Wer in Wolfsburg einen Parkplatz sucht, soll bald Hilfe durch ein modernes Infosystem erhalten.
(Bildquelle: Stadt Wolfsburg)
Im Rahmen des Bundesförderprogramms Modellprojekte Smart Cities entwickelt die Stadt Wolfsburg derzeit ein digitales Parkleitsystem, das per App zugänglich sein soll. Um darüber hinaus Personen zu erreichen, die nicht über die Wolfsburg-App verfügen, soll eine dynamische Beschilderung im Innenstadtbereich errichtet werden. Die Beschilderung des bestehenden und mittlerweile veralteten Parkleitsystems wurde schon Anfang 2024 entfernt. Die programmierbare LED-Anzeige des neuen Systems lässt sich flexibel und bedarfsgerecht nutzen: So können etwa geschlossene Parkhäuser aus der Anzeige entfernt und auch Inhalte ohne Parkplatzbezug gezeigt werden.
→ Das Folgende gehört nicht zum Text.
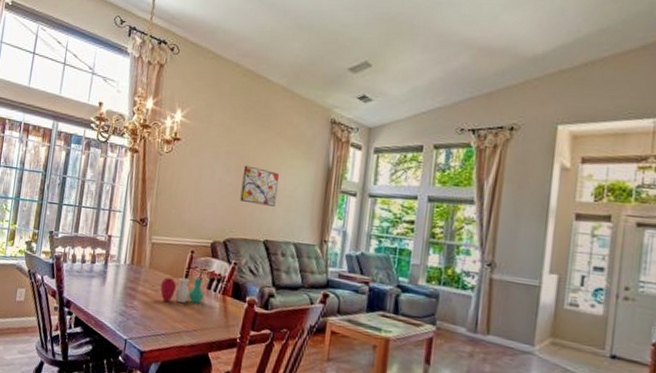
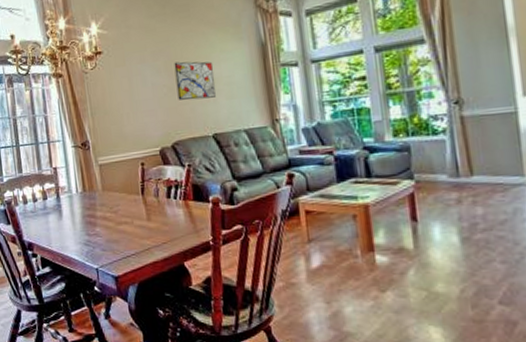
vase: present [160,277,205,304] -> none [118,190,166,220]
Denkbar sind Hinweise auf städtische Veranstaltungen, Informationen zu Umleitungen oder Hinweise zum Katastrophenschutz. „Die Modernisierung des Parkleitsystems und die Einführung des City-Info-Systems sind entscheidende Maßnahmen, um den innerstädtischen Verkehr zu entlasten und die städtische Infrastruktur an die Bedürfnisse der Zukunft anzupassen. Die dynamischen LED-Anzeigen bieten uns die Flexibilität, aktuelle Informationen bedarfsgerecht bereitzustellen und somit die Bürgerinnen und Bürger sowie Besucher unserer Stadt bestmöglich zu informieren“, sagt der Erste Stadtrat und Stadtbaurat Kai-Uwe Hirschheide.
Umsetzung bis Jahresende
Mit der Einführung der neuen Beschilderung werden auch die Standorte reduziert. Nur noch an knapp 40 statt wie bisher über 80 Orten sollen Schilder stehen. Da sich inzwischen die meisten Personen über ein Navigationssystem oder Mobiltelefon orientieren, genüge es, wenn aktuelle Belegungsinformationen oder alternative Parkmöglichkeiten erst unmittelbar in der Nähe der Parkhäuser angezeigt würden, so die Stadt. Geplant ist, die bereits mit Strom versorgten Standorte im Innenstadtbereich zu nutzen. Für die geplante Ergänzung des digitalen Parkleitsystems durch das City-Info-System sind Investitionen von knapp 1,3 Millionen Euro vorgesehen. 825.000 Euro – also 65 Prozent der förderfähigen Initialkosten – können aus dem Programm Modellprojekte Smart Cities finanziert werden. Für die Finanzierung des Eigenanteils seien bereits Mittel im Geschäftsbereich Smart City und IT-Services vorhanden. Aufgrund der begrenzten Laufzeit des Förderprogramms sei eine bauliche Umsetzung bis Ende 2025 vorgesehen.